Buy-outs tend to generate what is know as settlement accounting under ASC 715 (previously FAS 88). In order for a transaction to be a settlement, it must satisfy a three-prong test:
  1. The action must be irrevocable.
  2. The action must relieve the plan sponsor of primary responsibility for the obligation being settled.
  3. With respect to the plan sponsor, the event must eliminate significant risks related to the obligations and assets used to effect the transaction.
Buy-ins, as currently structured should not generate settlement accounting, despite the visually identical economics. Here is why.
  • Typically, the action is not irrevocable as the contract often can be undone.
  • Because the insurer could become insolvent and because the plan will own the contract, neither the plan nor the plan sponsor has eliminated significant risks with respect to the obligations and assets.
So, for accounting purposes, the plan is left with the same obligations it had before and a sizable asset of a type not previously considered in the accounting literature. We then ask how should this new-fangled asset be valued. After consideration of the thoughts of accounting professionals, we conclude that there are two options. First, the contract can be valued (essentially as an obligation), but using the rate at which such asset could be sold.
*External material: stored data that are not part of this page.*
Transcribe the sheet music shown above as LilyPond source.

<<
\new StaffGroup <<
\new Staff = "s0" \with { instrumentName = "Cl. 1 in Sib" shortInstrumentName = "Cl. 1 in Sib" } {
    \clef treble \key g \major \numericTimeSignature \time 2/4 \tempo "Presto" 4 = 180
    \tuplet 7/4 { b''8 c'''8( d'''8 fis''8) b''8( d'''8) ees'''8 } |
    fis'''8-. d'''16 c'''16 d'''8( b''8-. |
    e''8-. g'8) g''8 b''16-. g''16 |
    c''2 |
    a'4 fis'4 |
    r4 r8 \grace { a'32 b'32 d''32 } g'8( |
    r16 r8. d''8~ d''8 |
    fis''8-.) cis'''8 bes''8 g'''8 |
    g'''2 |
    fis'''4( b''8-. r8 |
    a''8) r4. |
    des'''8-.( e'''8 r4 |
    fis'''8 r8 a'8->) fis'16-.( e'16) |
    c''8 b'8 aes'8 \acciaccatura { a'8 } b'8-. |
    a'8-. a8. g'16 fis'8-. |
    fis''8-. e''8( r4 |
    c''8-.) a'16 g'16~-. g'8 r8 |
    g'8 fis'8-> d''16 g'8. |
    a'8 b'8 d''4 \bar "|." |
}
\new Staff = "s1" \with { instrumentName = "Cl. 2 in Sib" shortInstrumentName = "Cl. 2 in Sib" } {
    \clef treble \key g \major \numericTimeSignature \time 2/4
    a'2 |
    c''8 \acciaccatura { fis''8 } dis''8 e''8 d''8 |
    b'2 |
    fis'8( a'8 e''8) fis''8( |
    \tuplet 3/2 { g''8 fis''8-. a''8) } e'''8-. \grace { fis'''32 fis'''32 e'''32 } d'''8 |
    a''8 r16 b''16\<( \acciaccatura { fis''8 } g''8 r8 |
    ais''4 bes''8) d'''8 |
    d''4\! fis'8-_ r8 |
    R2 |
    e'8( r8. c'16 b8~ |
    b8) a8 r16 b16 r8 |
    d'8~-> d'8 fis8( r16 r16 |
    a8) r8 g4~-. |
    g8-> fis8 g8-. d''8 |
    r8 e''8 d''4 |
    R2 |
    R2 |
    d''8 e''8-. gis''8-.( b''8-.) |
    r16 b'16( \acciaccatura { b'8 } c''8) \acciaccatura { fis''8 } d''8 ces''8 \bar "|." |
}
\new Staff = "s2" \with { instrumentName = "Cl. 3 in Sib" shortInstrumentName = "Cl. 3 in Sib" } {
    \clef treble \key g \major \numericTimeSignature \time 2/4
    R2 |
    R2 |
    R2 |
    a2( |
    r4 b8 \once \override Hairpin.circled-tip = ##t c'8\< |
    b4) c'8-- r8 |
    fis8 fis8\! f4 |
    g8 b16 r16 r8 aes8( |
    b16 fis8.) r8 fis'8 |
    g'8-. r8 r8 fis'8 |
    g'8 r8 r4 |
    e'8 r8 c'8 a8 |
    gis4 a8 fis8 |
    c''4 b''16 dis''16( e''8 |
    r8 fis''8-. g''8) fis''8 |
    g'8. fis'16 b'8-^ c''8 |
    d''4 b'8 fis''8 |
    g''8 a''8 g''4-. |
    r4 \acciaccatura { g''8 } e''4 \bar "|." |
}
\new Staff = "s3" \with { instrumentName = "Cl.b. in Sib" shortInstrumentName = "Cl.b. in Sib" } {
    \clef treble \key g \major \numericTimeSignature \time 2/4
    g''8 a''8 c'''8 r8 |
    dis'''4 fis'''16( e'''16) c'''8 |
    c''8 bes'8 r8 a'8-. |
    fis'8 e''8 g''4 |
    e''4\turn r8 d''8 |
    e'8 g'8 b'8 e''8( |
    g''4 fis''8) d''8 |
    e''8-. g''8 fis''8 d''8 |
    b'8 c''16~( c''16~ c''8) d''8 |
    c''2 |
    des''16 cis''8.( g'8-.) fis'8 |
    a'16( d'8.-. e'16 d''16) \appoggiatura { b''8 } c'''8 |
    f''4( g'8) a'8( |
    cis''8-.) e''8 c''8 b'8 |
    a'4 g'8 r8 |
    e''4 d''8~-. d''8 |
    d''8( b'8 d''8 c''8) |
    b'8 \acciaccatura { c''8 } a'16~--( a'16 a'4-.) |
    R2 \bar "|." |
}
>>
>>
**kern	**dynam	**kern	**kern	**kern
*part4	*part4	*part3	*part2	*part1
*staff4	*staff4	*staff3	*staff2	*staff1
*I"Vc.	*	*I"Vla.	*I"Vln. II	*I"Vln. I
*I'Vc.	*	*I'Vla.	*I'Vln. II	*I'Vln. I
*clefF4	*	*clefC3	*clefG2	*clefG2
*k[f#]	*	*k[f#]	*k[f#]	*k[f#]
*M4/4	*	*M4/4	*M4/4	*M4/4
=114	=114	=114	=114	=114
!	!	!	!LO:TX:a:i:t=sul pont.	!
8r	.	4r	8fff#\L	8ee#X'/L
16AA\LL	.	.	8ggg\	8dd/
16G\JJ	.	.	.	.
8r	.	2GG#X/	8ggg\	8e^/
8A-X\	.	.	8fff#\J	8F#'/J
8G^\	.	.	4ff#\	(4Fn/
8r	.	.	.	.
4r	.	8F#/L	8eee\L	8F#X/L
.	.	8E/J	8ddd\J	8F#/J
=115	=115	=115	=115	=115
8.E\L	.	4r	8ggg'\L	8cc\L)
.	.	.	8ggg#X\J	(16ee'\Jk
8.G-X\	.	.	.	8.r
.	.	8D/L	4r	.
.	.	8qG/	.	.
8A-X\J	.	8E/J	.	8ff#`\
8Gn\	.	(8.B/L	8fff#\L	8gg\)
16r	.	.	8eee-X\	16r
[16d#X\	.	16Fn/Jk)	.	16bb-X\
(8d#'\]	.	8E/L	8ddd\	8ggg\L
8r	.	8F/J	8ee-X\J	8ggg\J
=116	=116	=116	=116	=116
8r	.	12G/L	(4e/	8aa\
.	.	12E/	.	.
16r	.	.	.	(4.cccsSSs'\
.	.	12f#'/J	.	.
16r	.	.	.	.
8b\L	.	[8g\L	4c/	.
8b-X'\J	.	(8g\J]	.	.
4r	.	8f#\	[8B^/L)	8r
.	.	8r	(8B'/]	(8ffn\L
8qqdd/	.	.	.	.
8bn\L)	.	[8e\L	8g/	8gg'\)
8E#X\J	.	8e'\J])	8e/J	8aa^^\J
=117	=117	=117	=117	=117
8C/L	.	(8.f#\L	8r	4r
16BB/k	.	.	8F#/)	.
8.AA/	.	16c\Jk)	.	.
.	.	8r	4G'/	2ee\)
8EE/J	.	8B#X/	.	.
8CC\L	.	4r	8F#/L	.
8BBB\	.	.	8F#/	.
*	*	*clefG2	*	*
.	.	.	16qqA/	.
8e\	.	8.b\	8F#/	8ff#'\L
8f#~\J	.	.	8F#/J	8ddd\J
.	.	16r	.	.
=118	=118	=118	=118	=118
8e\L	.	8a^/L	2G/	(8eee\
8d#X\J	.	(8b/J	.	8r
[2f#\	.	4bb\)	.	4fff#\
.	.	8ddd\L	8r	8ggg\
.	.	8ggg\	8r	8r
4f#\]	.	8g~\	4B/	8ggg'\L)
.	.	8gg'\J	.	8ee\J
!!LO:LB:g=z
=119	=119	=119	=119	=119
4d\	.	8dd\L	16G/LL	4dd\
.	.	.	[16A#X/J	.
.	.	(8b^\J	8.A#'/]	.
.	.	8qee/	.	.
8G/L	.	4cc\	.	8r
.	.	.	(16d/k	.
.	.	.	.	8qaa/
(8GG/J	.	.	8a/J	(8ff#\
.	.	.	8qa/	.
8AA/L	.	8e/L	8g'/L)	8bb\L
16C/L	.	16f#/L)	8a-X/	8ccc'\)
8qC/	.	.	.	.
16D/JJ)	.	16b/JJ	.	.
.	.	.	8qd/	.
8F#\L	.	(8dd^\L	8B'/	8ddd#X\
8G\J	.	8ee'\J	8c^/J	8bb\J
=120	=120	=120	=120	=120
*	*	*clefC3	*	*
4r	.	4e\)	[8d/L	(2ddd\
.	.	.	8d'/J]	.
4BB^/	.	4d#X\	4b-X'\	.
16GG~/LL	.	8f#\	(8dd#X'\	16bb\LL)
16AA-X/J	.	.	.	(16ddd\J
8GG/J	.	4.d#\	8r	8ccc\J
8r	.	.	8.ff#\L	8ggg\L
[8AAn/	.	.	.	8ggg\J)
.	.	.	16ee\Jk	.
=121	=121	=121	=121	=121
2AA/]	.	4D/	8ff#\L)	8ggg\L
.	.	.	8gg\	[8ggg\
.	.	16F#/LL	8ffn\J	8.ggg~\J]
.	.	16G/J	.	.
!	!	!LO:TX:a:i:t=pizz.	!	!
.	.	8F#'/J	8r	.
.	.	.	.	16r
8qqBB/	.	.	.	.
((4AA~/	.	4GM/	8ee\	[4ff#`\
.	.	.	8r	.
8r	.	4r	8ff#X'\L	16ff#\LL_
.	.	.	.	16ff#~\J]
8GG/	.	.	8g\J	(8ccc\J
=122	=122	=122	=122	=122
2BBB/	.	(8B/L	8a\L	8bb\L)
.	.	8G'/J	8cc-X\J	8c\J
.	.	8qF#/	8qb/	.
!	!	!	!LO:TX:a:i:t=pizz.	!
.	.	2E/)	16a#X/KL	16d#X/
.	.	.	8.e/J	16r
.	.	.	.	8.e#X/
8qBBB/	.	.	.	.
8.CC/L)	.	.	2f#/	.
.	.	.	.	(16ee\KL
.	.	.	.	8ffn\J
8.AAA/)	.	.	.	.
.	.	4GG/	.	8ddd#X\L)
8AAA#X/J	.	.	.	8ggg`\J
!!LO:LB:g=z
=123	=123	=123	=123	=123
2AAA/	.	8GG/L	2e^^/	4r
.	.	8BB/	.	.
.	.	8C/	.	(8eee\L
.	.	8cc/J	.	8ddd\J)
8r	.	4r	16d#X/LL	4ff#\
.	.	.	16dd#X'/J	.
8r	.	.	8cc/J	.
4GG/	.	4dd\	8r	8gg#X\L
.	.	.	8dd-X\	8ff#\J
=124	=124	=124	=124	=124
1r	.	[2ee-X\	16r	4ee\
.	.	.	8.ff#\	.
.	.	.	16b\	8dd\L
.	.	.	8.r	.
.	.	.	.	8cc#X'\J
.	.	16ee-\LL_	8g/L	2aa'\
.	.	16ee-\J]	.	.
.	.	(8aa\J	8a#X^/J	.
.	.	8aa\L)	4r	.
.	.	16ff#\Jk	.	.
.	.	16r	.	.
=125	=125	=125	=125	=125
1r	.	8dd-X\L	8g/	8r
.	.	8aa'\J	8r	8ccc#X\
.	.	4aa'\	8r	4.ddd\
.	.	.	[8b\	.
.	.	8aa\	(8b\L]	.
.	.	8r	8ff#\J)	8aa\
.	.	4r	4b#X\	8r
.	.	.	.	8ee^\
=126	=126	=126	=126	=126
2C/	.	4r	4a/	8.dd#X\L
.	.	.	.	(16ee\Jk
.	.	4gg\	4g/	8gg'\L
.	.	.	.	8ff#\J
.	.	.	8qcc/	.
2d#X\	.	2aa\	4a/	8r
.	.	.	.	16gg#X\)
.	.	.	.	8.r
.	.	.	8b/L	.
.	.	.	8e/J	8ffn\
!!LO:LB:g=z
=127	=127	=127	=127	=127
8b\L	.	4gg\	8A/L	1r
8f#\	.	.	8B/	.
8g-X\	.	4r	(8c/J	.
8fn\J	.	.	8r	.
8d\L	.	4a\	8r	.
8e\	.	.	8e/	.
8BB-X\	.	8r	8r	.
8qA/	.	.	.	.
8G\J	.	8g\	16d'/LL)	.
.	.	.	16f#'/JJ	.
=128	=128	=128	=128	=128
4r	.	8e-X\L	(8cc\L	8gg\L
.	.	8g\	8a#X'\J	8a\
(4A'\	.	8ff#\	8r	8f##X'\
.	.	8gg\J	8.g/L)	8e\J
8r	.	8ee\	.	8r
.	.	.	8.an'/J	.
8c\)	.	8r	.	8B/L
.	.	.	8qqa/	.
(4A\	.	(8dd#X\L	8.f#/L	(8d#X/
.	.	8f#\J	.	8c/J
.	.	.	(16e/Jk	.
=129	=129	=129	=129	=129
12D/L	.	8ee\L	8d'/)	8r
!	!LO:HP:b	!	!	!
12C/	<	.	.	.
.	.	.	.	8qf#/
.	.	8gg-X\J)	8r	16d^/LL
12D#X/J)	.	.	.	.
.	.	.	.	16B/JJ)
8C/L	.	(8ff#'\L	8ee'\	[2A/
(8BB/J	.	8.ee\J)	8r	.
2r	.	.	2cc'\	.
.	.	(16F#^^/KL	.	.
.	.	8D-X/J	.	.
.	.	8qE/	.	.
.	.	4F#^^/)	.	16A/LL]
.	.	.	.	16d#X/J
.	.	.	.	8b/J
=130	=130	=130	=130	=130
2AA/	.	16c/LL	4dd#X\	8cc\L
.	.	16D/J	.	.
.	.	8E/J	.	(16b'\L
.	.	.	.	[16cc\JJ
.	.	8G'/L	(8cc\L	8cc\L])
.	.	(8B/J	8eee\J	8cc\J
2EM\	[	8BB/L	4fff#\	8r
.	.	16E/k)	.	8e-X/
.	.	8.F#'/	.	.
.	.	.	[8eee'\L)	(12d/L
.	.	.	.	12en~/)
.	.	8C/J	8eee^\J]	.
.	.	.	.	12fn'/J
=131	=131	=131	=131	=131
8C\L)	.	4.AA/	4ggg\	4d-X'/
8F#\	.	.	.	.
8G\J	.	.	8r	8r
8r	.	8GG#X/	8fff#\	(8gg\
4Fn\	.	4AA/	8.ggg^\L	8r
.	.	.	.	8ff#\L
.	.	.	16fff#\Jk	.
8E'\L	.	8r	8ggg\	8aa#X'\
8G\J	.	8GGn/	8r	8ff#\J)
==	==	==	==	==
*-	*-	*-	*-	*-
The accounting profession seems to me to think that the current (at the measurement date) PBGC rates for single-employer pension annuities may be an appropriate discount rate. Second, and perhaps more intuitive to me, both the asset and the associated obligation would be valued at the discount rate at which such obligation could effectively be settled.

Under the first approach, the asset will likely exceed its associated obligation. Under the second approach, they will be identical. 

"I see", said the blind man.

So, there you have it. If my reading of the tea leaves is correct, it goes like this. A buy-out generates settlement accounting. A buy-in with the same economics does not, but it does give the plan sponsor a choice of two methods of accounting one of which will produce a smaller annual pension expense than the other.